# Time is running out for disappointing Joe Alexander



## narek (Jul 29, 2005)

> Bucks general manager John Hammond faces an Oct. 31 deadline to decide whether to renew the first option year on forward Joe Alexander's contract. Alexander would be owed $2.76 million next season if the Bucks pick up the first of two option years on his rookie-scale contract.
> 
> Complicating the choice is the disappointing performance turned in by Alexander during his rookie year in 2008-'09 and the injuries that plagued him in training camp a year ago and again during the current preseason.
> 
> ...


http://www.jsonline.com/sports/bucks/64184047.html

I really don't see the team picking this up.


----------



## Bubbles (Nov 12, 2005)

I think they should, considering he was the eighth pick last year. It's only $2.76 million and I think at least he deserves this year and next year to prove himself.


----------



## King Joseus (May 26, 2003)

It's unsettling the way my name blends with the color of the Quick Reply and Currently Active Users... bits above and below me typing right now.

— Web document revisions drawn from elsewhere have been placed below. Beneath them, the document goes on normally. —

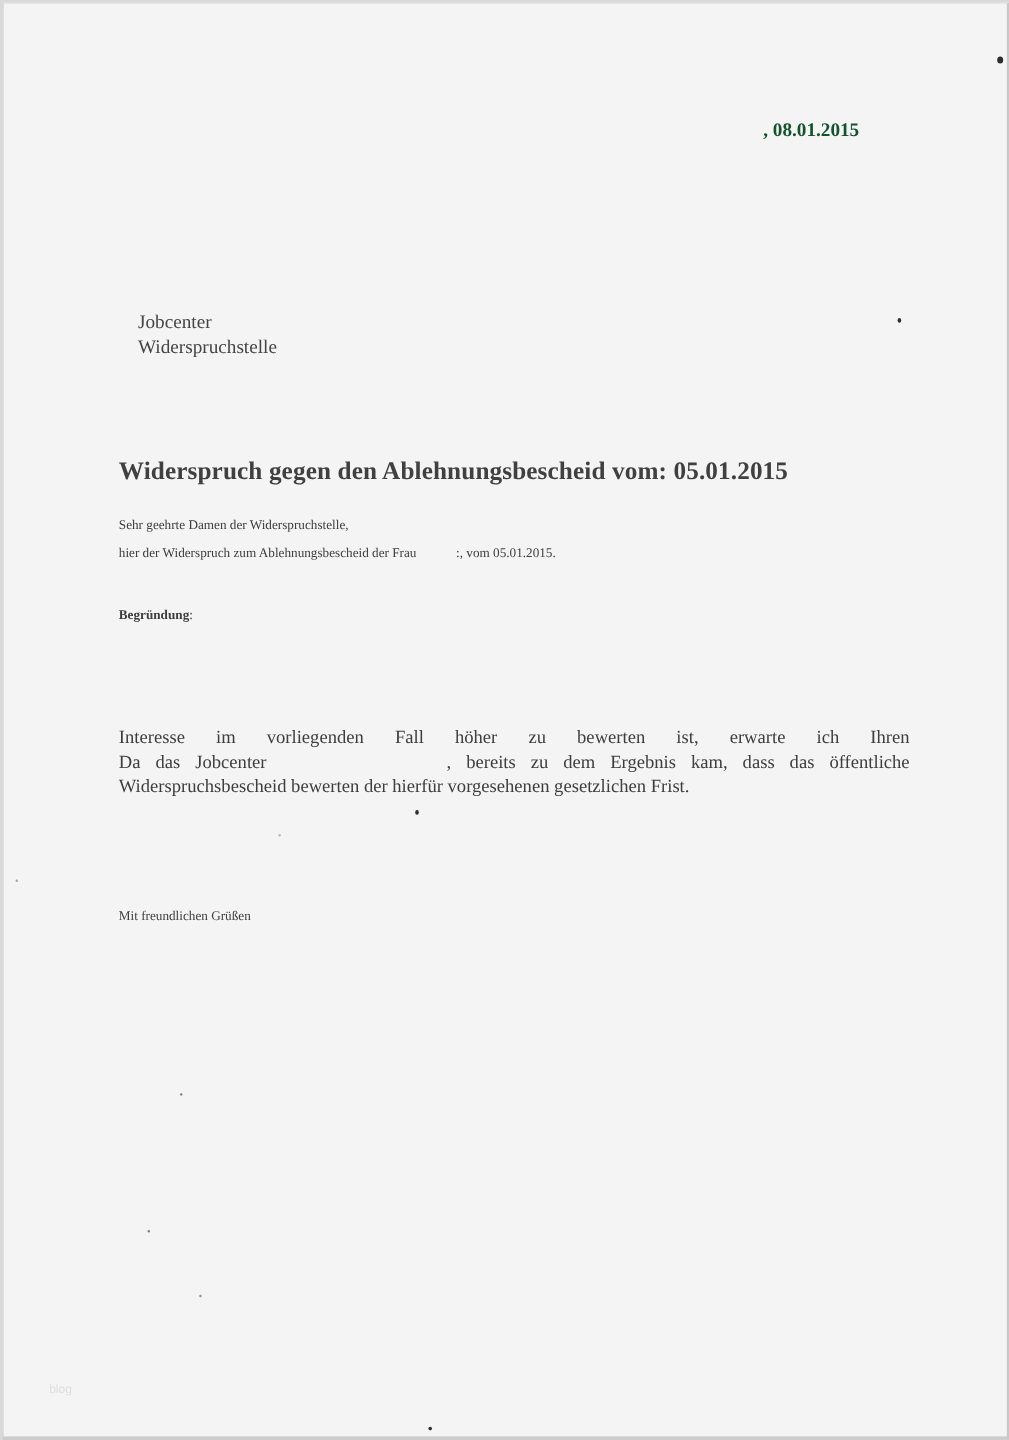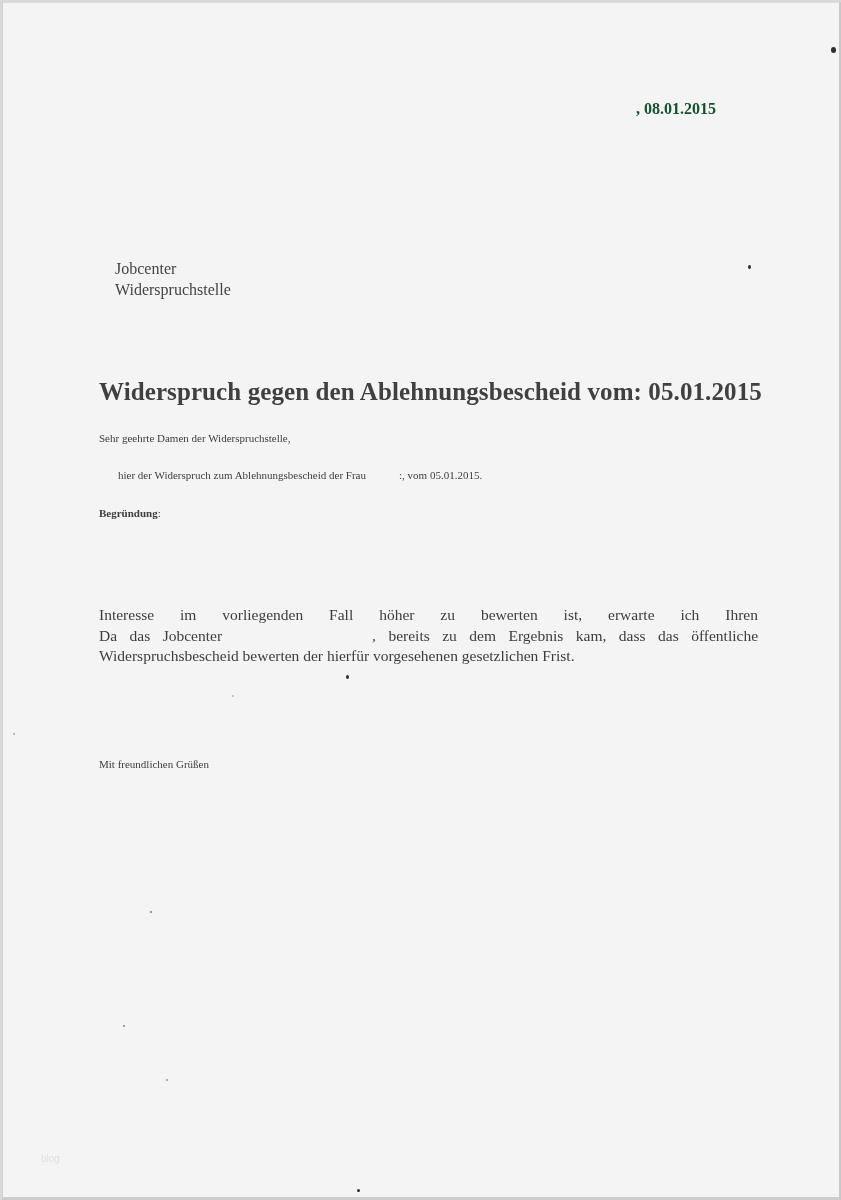--- a/index.html
+++ b/index.html
@@ -50,7 +50,7 @@
     .subject {
       left: 96px;
       top: 379px;
-      font-size: 25px;
+      font-size: 21px;
       font-weight: bold;
       color: #404040;
       letter-spacing: 0.1px;

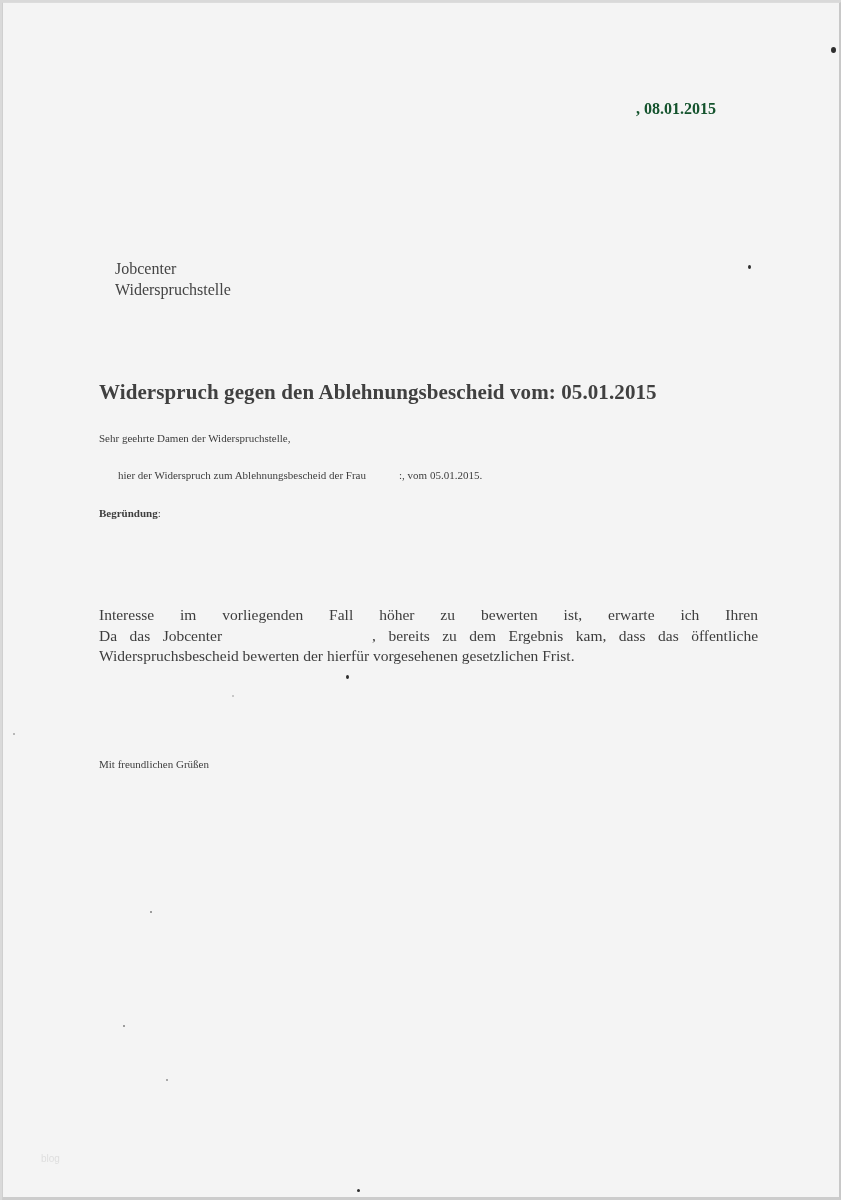--- a/index.html
+++ b/index.html
@@ -56,7 +56,7 @@
       letter-spacing: 0.1px;
     }
     .salutation { left: 96px; top: 425px; }
-    .intro { left: 96px; top: 462px; margin-left: 19px; }
+    .intro { left: 96px; top: 448px; }
     .intro .gap { display: inline-block; width: 33px; }
     .reason-label {
       left: 96px;

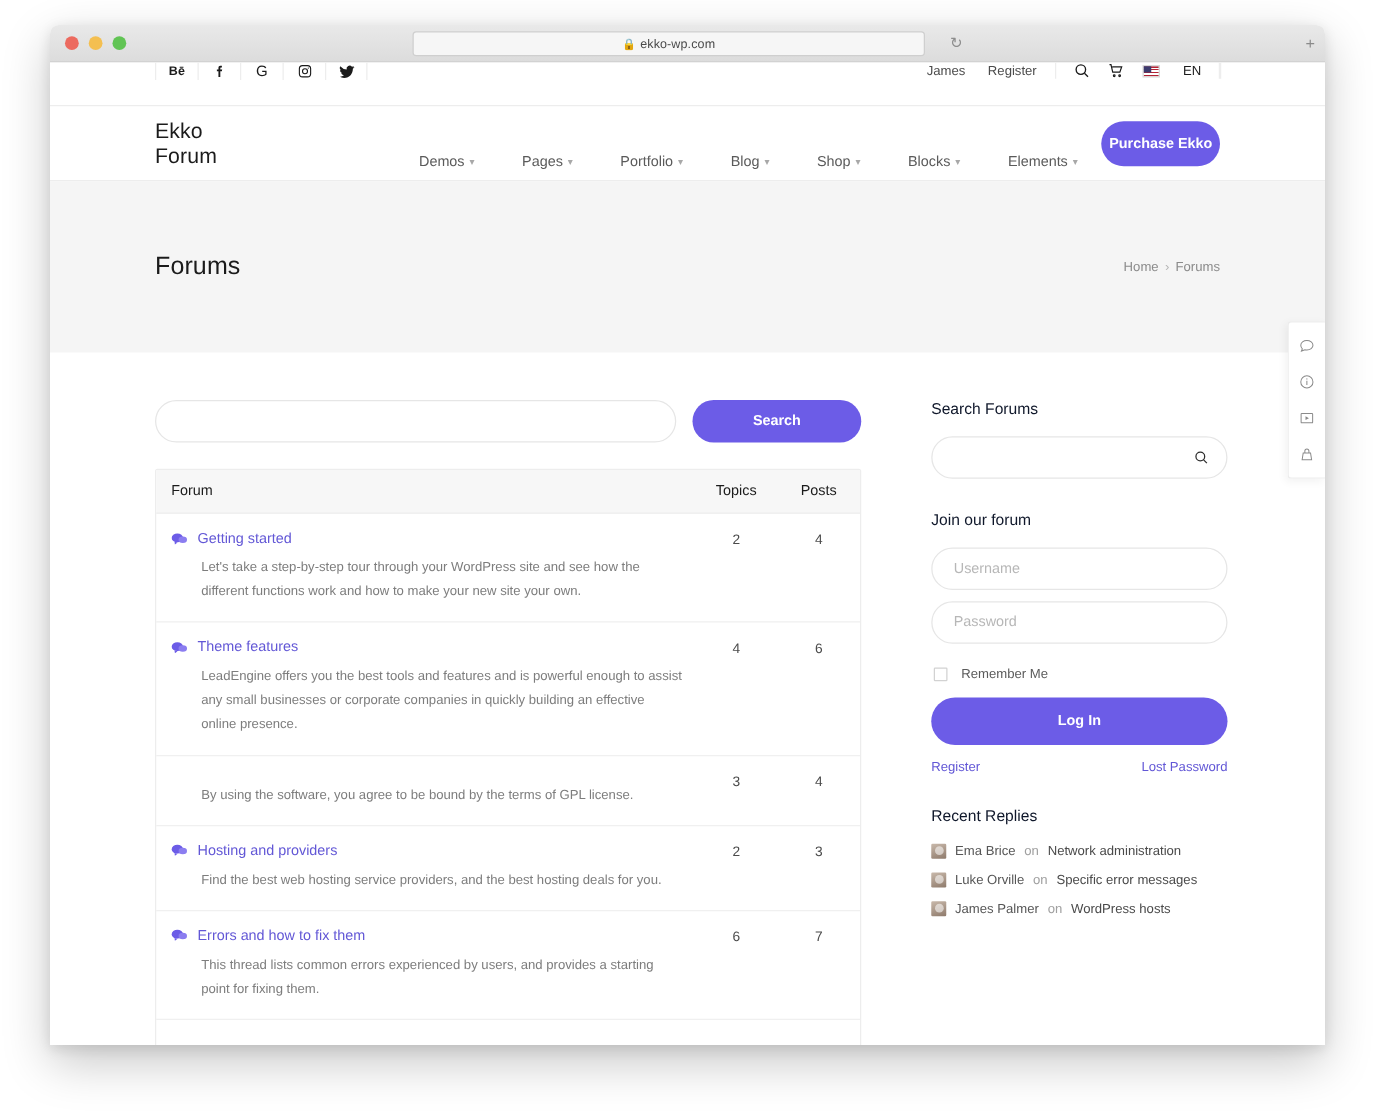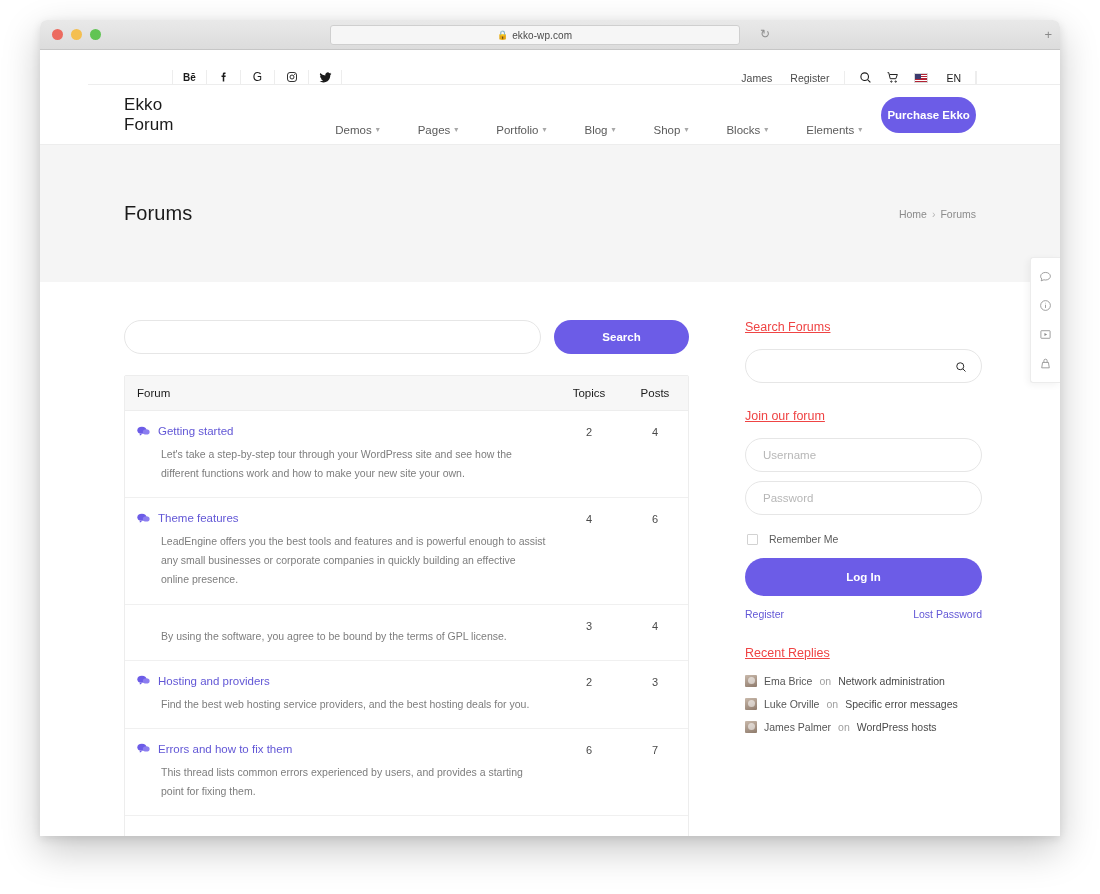--- a/index.html
+++ b/index.html
@@ -66,9 +66,8 @@
   #topbar {
     height: 35px;
     border-bottom: 1px solid #ededed;
-    display: flex; align-items: flex-end;
+    display: flex; align-items: flex-start;
     font-size: 11px;
-    margin-left: 48px;
   }
   #social-group { display: flex; margin-left: 84px; }
   .social-cell {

No real comment on Joe Alexander.


----------



## Tom (Jul 15, 2002)

The guy has zero basketball intelligence. Don't know if all the teaching in the world can help. I'd still take the chance.


----------



## roux (Jun 20, 2006)

he has no future


----------



## roux (Jun 20, 2006)

Alexander played 0 miutes in the last preseason game... that should speak volumes


----------



## roux (Jun 20, 2006)

11 days and counting Joe


----------



## c_dog (Sep 15, 2002)

he had a strong summer league and at the end of the day he's still pretty athletic and can shoot. it's basically just injuries that's stopping him. there's a lot of minutes to be had at sf if he's remotely healthy.


----------



## narek (Jul 29, 2005)

And now he's going to be out 8 to 12 weeks.

http://www.jsonline.com/blogs/sports/65584457.html


----------



## roux (Jun 20, 2006)

narek said:


> And now he's going to be out 8 to 12 weeks.
> 
> http://www.jsonline.com/blogs/sports/65584457.html


Yeah... he's done


----------



## Bubbles (Nov 12, 2005)

narek said:


> And now he's going to be out 8 to 12 weeks.
> 
> http://www.jsonline.com/blogs/sports/65584457.html


****


----------



## HKF (Dec 10, 2002)

Damn, I was wrong on this dude. They should have sent him to the D-league last year to see what he could do. His career with Milwaukee is over.


----------



## HB (May 1, 2004)

So is he a bust? 

Well



> Bucks will make Joe Alexander highest draft pick ever to have rookie option declined and will allow him to be UFA in summer, sources tell Y!


----------



## roux (Jun 20, 2006)

yeah, he is done, my hopes for him were never really higher than being a solid rotational player, I wont be sad to see him leave


----------



## Bubbles (Nov 12, 2005)

D. J. Augustin, Brook Lopez, Anthony Randolph, Ryan Anderson, and Courtney Lee.

Yeah, I wouldn't mind having Randolph right now instead.


----------